Women who have babies later in life are more likely to have superior cognitive skills in their old age, a new study has claimed.
Researchers found postmenopausal women were likely to be mentally sharper if they had used hormonal contraceptives for more than 10 years, began their menstrual cycle before the age of 13 or had their last baby after turning 35.
Postmenopausal women who had their last pregnancy after 35 also had better verbal memory and those who had their first pregnancy after the age of 24 had better executive function, which includes attention control, working memory, reasoning and problem solving.
The study, published in the Journal of the American Geriatrics Society, is the first of its kind to investigate the correlation between age at last pregnancy and cognitive function post-menopause.

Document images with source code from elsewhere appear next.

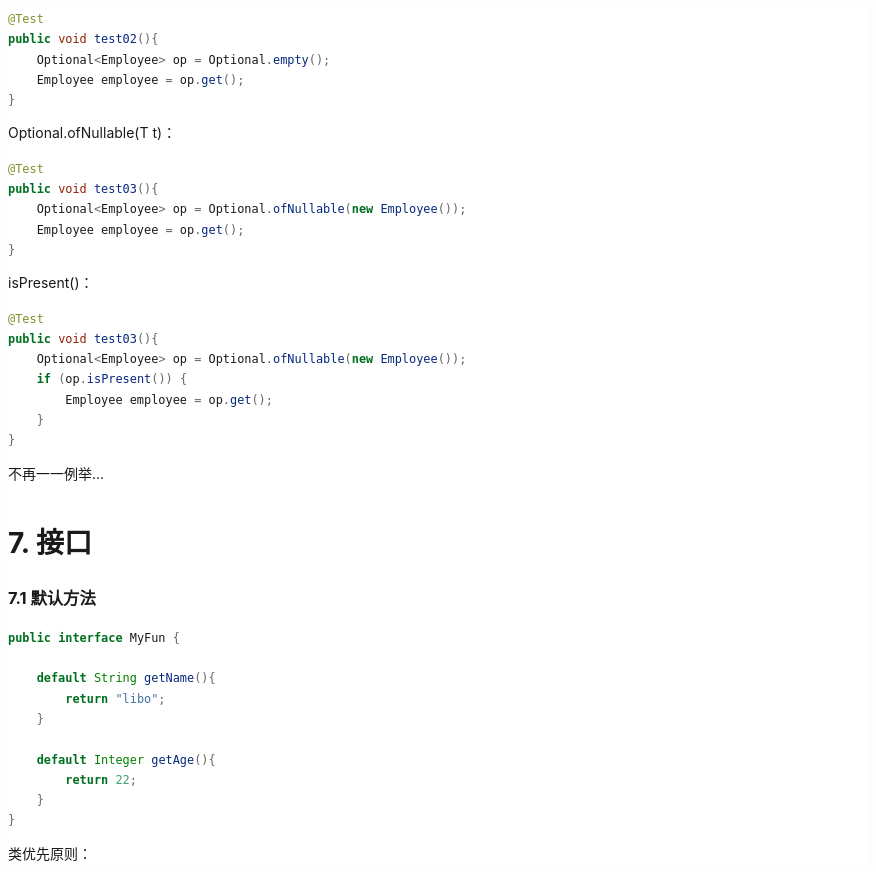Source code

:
 ```java
@Test
public void test02(){
    Optional<Employee> op = Optional.empty();
    Employee employee = op.get();
}

```
Optional.ofNullable(T t)：

```java
@Test
public void test03(){
    Optional<Employee> op = Optional.ofNullable(new Employee());
    Employee employee = op.get();
}

```
isPresent()：

```java
@Test
public void test03(){
    Optional<Employee> op = Optional.ofNullable(new Employee());
    if (op.isPresent()) {
        Employee employee = op.get();
    }
}
```

不再一一例举…

# 7. 接口
### 7.1 默认方法
```java
public interface MyFun {

    default String getName(){
        return "libo";
    }

    default Integer getAge(){
        return 22;
    }
}
```

类优先原则：
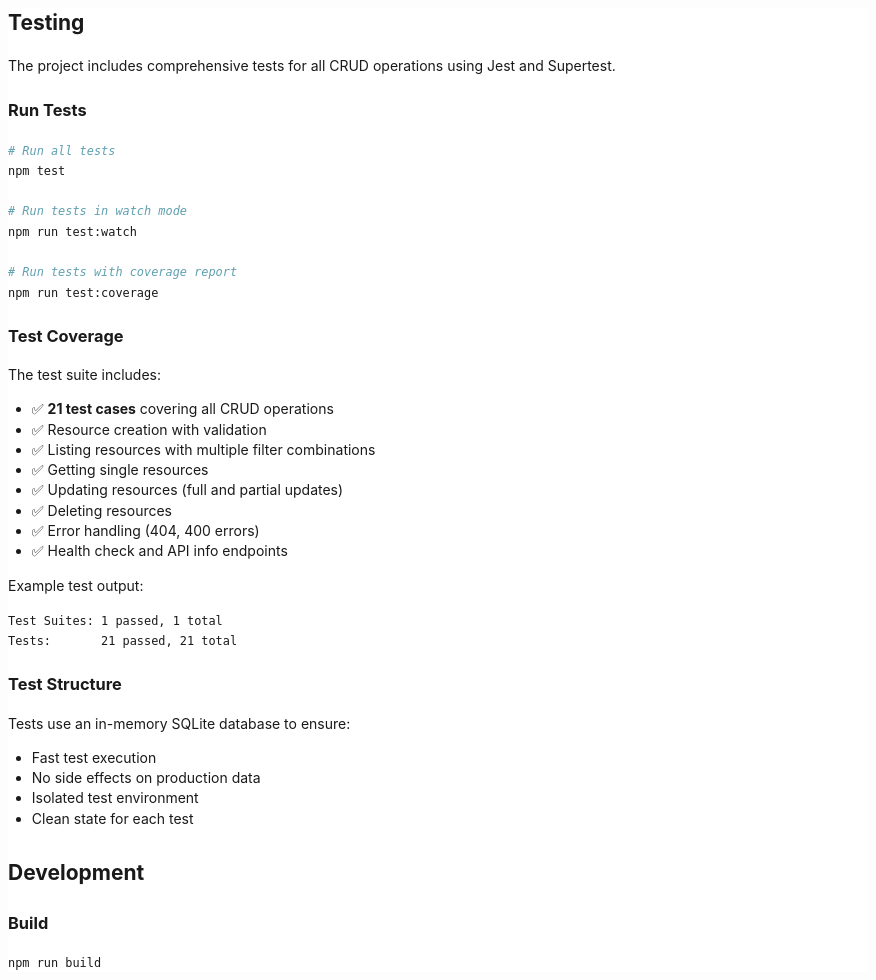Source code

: ## Testing

The project includes comprehensive tests for all CRUD operations using Jest and Supertest.

### Run Tests

```bash
# Run all tests
npm test

# Run tests in watch mode
npm run test:watch

# Run tests with coverage report
npm run test:coverage
```

### Test Coverage

The test suite includes:

- ✅ **21 test cases** covering all CRUD operations
- ✅ Resource creation with validation
- ✅ Listing resources with multiple filter combinations
- ✅ Getting single resources
- ✅ Updating resources (full and partial updates)
- ✅ Deleting resources
- ✅ Error handling (404, 400 errors)
- ✅ Health check and API info endpoints

Example test output:

```text
Test Suites: 1 passed, 1 total
Tests:       21 passed, 21 total
```

### Test Structure

Tests use an in-memory SQLite database to ensure:

- Fast test execution
- No side effects on production data
- Isolated test environment
- Clean state for each test

## Development

### Build

```bash
npm run build
```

"Based on the findings, we would certainly not recommend that women wait until they're 35 to close their family, but the study provides strong evidence that there is a positive association between later age at last pregnancy and late-life cognition,” said lead author Roksana Karim, assistant professor of clinical preventive medicine at the Keck School of Medicine at the University of Southern California.
830 women with an average age of 60 were given a series of tests including assessments of verbal memory, psychomotor speed, attention and concentration, planning and visual perception as part of the research.
The study lends weight to the idea that a longer exposure to oestrogen and progesterone in life could counter postmenopausal memory decline.
"Starting your period early means you have higher levels of the female sex hormone being produced by the ovaries," Ms Karim said.
"Girls are receiving the optimal levels early, so it's possible that their brain structures are better developed compared to those who are exposed to estrogen levels associated with menstrual cycles at a later age."
Researchers also found use of the contraceptive pill produced better cognitive function in later life.
"Oral contraceptives maintain and sustain a stable level of sex hormones in our bloodstream, stable is good,” Ms Karim said.
The findings also found women who didn’t carry their pregnancy to full-term had better overall cognitive ability.
"The finding that even incomplete pregnancies are beneficial was novel and surprising," said Wendy Mack, the study's senior author and professor of preventive medicine at the Keck School of Medicine.
"In general, our findings are intriguing and are supported by other clinical studies and animal studies."
Ms Mack also criticised previous studies that found evidence of “pregnancy brain”, where pregnant women have poorer verbal memory.
"The issue is the human studies haven't followed women for the long term," she said.
"They just looked at women during pregnancy. We are not sure if we can expect to detect a positive estrogen effect at that point, as the many bodily changes and psychosocial stressors during pregnancy also can impact women's cognitive and emotional functions."